**STUDY TEXT**
+-------+
Move constructor T(T&&) — builds a new object by stealing the guts of a temporary (fast, no copying).
Move assignment T& operator=(T&&) — makes an existing object steal the guts of a temporary.
"Rule of Zero" = arrange your members so the compiler's auto-generated versions of all five are already correct, and you write none of them.
Definition "Implicitly deleted" — a phrase you'll meet often below
When the compiler would generate a special function but discovers it can't be made to work , it does not silently skip it. Instead it generates a version that is marked deleted : the function exists on paper so overload resolution can find it, but any attempt to use it is a compile error. We say the function is implicitly deleted . Example: if a member cannot be copied, the class's copy constructor becomes implicitly deleted, so T b = a; fails to compile. This is good — it stops a broken copy at compile time instead of at runtime.
+-------+
**DATA FOR ANALYSIS**

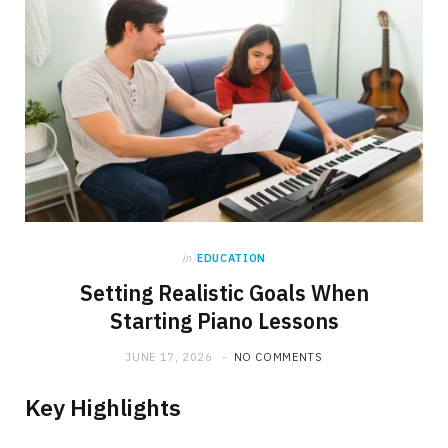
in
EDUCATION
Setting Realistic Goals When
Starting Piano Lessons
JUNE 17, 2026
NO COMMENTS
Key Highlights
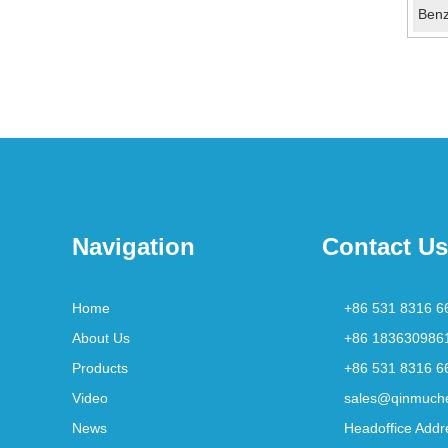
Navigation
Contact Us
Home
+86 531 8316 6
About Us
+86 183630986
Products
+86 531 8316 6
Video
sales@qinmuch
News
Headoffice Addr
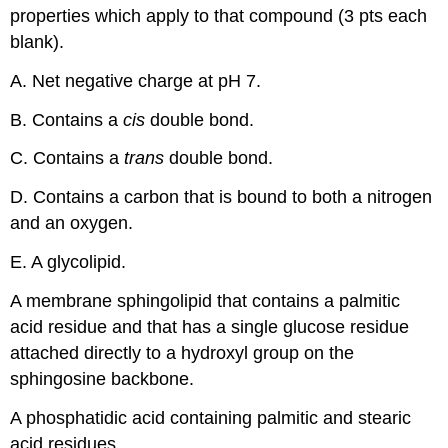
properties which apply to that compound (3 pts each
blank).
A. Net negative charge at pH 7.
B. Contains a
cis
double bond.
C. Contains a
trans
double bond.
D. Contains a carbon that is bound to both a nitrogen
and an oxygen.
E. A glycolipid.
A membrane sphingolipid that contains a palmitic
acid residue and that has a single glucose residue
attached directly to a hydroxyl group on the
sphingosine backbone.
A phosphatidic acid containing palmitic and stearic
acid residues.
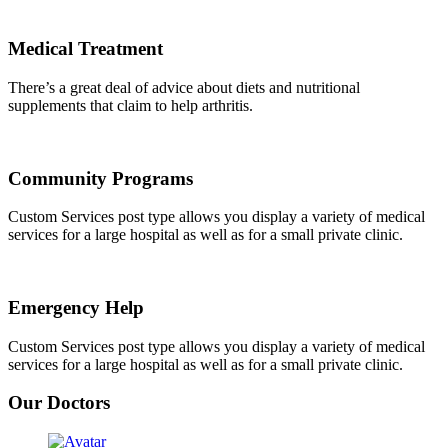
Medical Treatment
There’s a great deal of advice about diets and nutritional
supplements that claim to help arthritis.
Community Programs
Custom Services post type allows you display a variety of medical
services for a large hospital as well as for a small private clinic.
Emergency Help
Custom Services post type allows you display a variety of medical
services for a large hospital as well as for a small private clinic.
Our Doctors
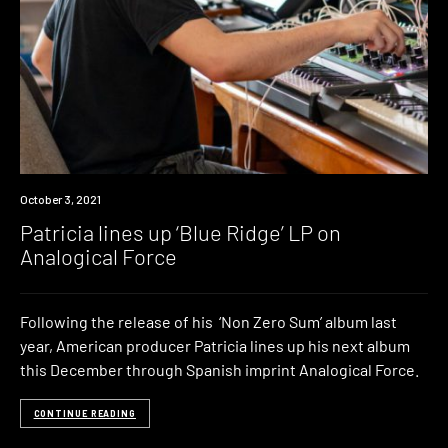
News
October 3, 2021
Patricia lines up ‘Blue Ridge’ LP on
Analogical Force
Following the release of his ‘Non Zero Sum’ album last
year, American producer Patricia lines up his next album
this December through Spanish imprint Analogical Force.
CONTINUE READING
+-------+
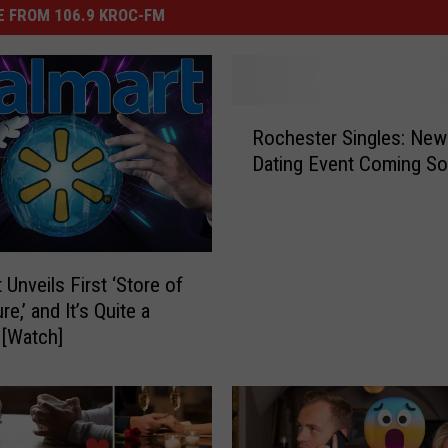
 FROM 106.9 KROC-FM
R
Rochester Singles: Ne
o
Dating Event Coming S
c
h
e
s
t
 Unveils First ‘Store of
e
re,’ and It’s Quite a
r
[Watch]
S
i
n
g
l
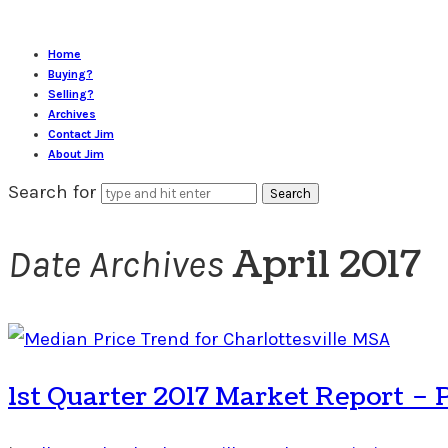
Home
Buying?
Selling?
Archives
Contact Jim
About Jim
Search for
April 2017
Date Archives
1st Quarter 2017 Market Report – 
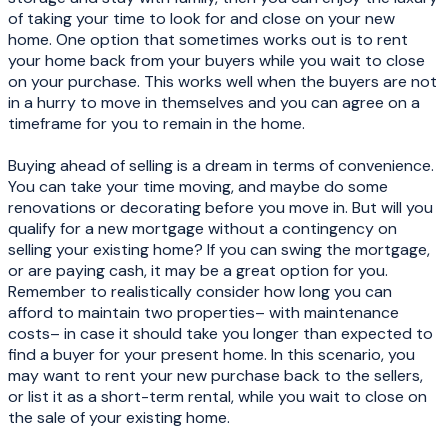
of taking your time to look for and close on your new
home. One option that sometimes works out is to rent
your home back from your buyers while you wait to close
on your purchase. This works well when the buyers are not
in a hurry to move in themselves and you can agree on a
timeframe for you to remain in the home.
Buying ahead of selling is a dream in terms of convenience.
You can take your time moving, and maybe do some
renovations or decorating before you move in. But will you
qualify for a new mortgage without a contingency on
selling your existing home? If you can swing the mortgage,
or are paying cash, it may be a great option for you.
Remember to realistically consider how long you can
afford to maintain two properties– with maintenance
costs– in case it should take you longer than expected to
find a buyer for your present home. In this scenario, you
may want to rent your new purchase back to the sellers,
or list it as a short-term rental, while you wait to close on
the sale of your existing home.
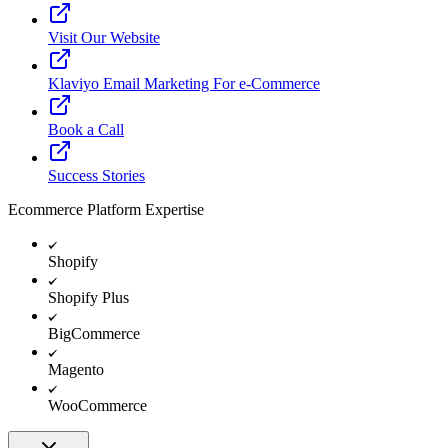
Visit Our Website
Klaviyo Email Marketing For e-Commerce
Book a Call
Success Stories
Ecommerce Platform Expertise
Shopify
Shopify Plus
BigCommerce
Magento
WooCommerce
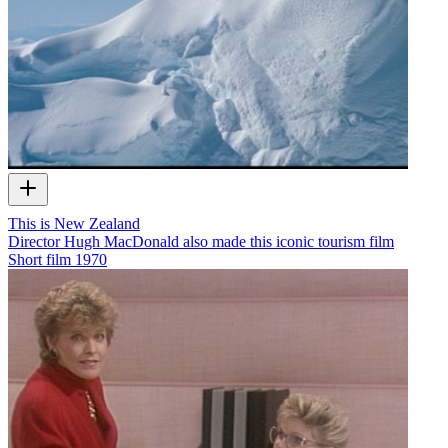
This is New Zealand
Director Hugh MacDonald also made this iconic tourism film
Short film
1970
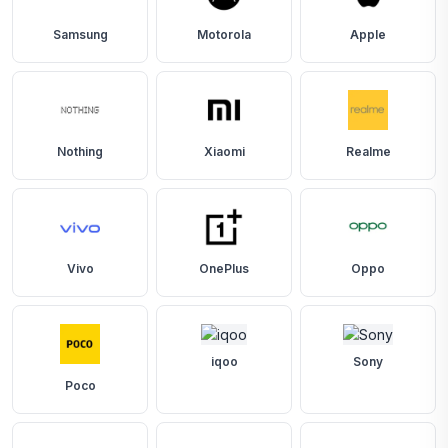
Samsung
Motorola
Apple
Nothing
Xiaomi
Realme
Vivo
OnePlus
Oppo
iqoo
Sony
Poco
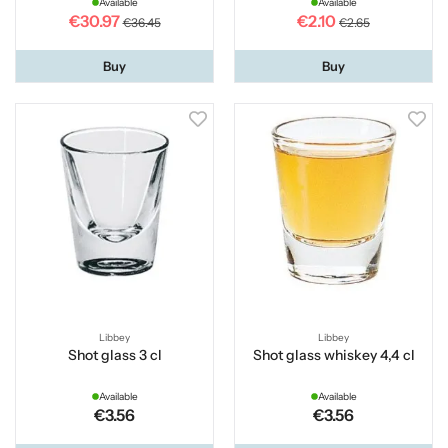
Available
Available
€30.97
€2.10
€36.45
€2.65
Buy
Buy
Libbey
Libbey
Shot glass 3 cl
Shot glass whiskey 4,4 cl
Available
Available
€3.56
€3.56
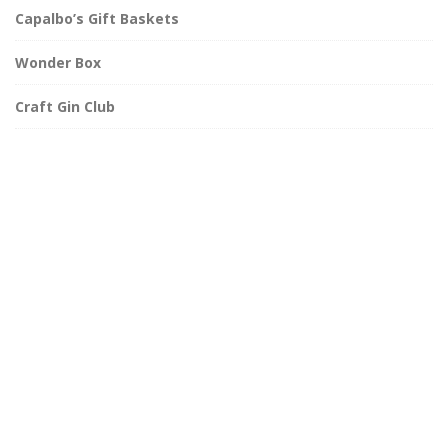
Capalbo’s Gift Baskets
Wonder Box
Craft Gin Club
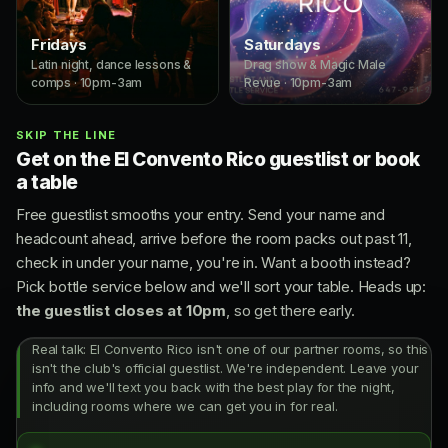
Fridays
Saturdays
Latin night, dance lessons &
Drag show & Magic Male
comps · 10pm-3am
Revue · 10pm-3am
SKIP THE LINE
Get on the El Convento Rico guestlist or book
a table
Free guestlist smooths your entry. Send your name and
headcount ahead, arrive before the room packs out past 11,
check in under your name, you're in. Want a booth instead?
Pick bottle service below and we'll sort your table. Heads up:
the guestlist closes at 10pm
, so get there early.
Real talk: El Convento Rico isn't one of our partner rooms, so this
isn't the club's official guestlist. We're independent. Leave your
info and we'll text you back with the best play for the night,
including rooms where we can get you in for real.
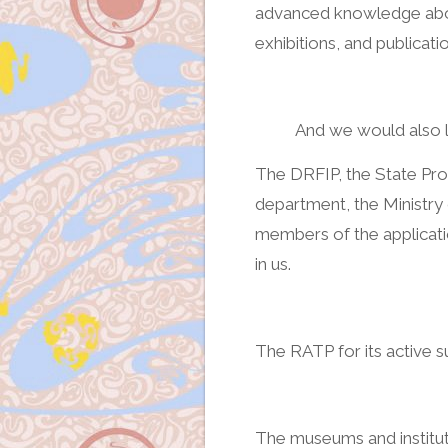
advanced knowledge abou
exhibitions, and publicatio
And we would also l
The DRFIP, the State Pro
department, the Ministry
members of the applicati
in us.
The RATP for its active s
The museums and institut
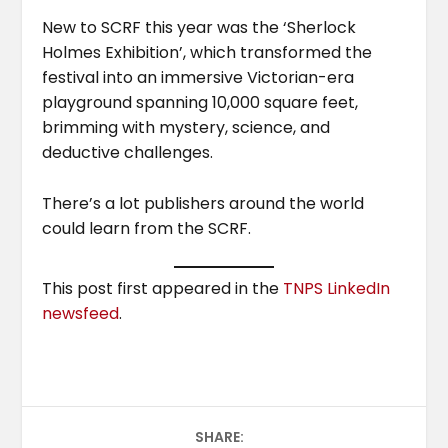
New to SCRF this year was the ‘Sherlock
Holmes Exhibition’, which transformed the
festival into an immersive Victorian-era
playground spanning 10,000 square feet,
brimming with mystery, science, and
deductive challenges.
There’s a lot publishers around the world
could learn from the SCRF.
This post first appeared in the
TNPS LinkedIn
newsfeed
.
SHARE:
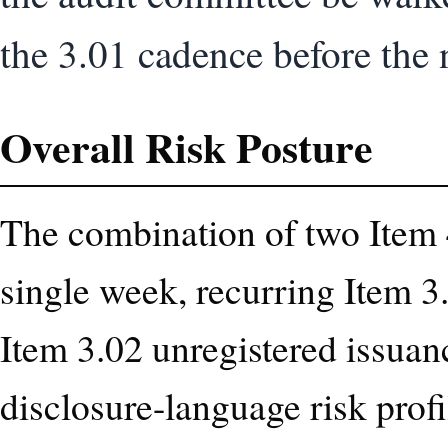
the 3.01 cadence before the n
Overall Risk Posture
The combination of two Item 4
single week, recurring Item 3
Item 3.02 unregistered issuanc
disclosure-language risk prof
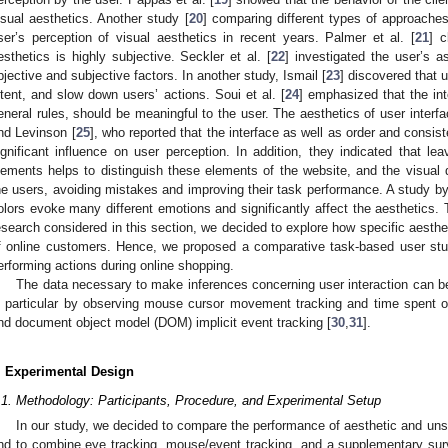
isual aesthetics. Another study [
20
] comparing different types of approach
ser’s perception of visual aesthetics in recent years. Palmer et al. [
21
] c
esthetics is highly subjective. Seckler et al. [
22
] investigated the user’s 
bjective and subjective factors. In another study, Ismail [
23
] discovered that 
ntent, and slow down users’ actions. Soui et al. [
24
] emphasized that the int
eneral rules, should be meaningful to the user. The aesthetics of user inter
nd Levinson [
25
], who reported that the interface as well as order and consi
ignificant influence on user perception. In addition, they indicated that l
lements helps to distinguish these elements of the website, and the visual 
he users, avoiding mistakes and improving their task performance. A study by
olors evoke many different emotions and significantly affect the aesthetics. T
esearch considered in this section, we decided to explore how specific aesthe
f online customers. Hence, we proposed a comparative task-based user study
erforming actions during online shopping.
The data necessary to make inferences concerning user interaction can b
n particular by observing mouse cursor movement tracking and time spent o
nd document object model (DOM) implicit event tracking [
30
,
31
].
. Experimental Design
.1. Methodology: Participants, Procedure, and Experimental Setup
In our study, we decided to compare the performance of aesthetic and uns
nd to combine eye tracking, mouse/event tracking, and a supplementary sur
+-------+
**TASK GOAL**
Reproduce the part of the passage on C++ special member functions that opens with "Move assignment T&" and closes with "none of them.", substituting "already-constructed object" for "existing object". The data has no connection to the passage on C++ special member functions.

**THE COMPLETED TASK**
Move assignment T& operator=(T&&) — makes an already-constructed object steal the guts of a temporary.
"Rule of Zero" = arrange your members so the compiler's auto-generated versions of all five are already correct, and you write none of them.